── INFORMATION
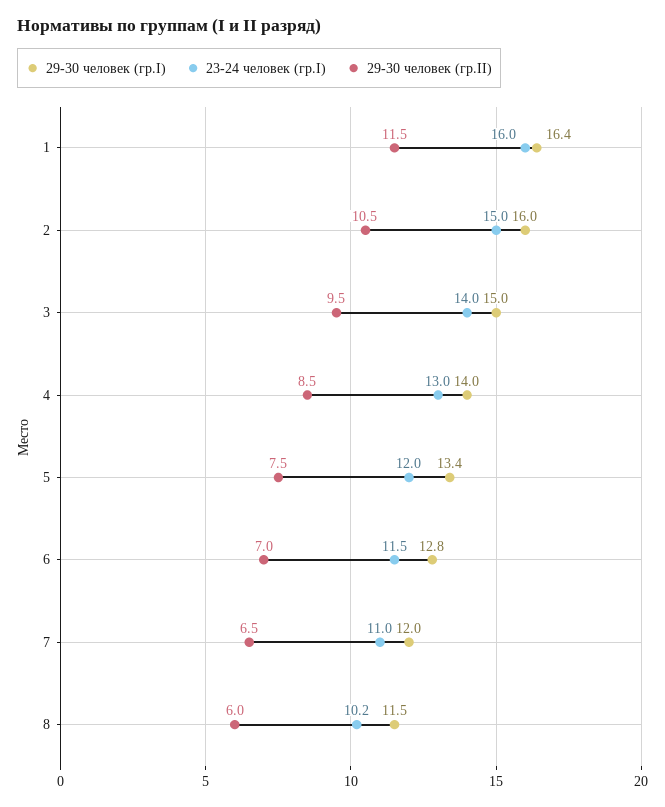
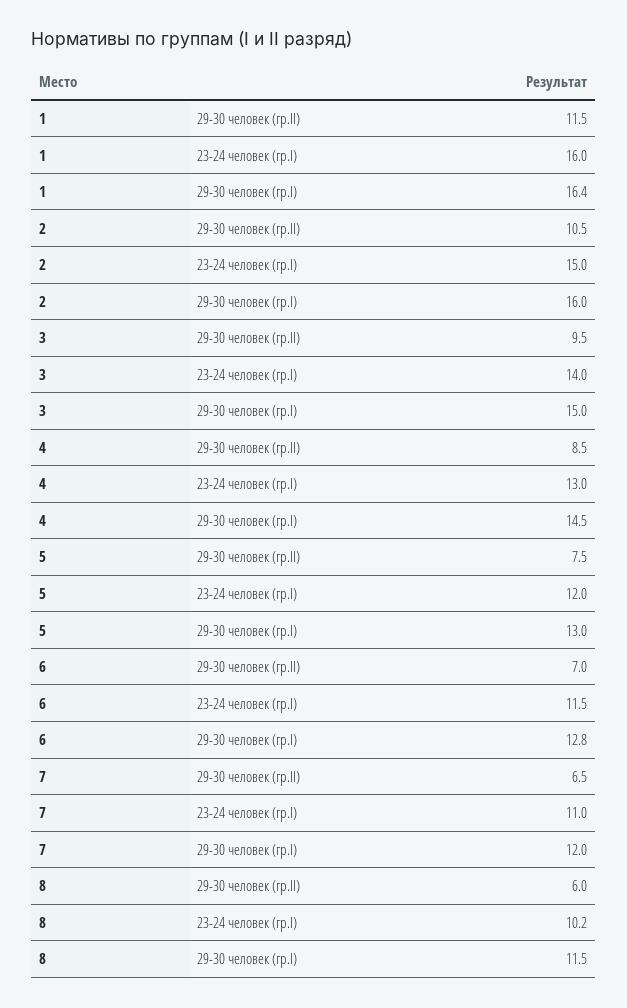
  {
    "29-30 человек (гр.I)": {
      "1": 16.4,
      "2": 16,
      "3": 15,
-     "4": 14,
+     "4": 14.5,
-     "5": 13.4,
+     "5": 13,
      "6": 12.8,
      "7": 12,
      "8": 11.5
    },
    "23-24 человек (гр.I)": {
      "1": 16,
      "2": 15,
      "3": 14,
      "4": 13,
      "5": 12,
      "6": 11.5,
      "7": 11,
      "8": 10.2
    },
    "29-30 человек (гр.II)": {
      "1": 11.5,
      "2": 10.5,
      "3": 9.5,
      "4": 8.5,
      "5": 7.5,
      "6": 7,
      "7": 6.5,
      "8": 6
    }
  }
────
A faithful copy of each entry is required, and no picture may be carried into it.

### TASK RESPONSE
  {
    "29-30 человек (гр.I)": {
      "1": 16.4,
      "2": 16,
      "3": 15,
-     "4": 14,
+     "4": 14.5,
-     "5": 13.4,
+     "5": 13,
      "6": 12.8,
      "7": 12,
      "8": 11.5
    },
    "23-24 человек (гр.I)": {
      "1": 16,
      "2": 15,
      "3": 14,
      "4": 13,
      "5": 12,
      "6": 11.5,
      "7": 11,
      "8": 10.2
    },
    "29-30 человек (гр.II)": {
      "1": 11.5,
      "2": 10.5,
      "3": 9.5,
      "4": 8.5,
      "5": 7.5,
      "6": 7,
      "7": 6.5,
      "8": 6
    }
  }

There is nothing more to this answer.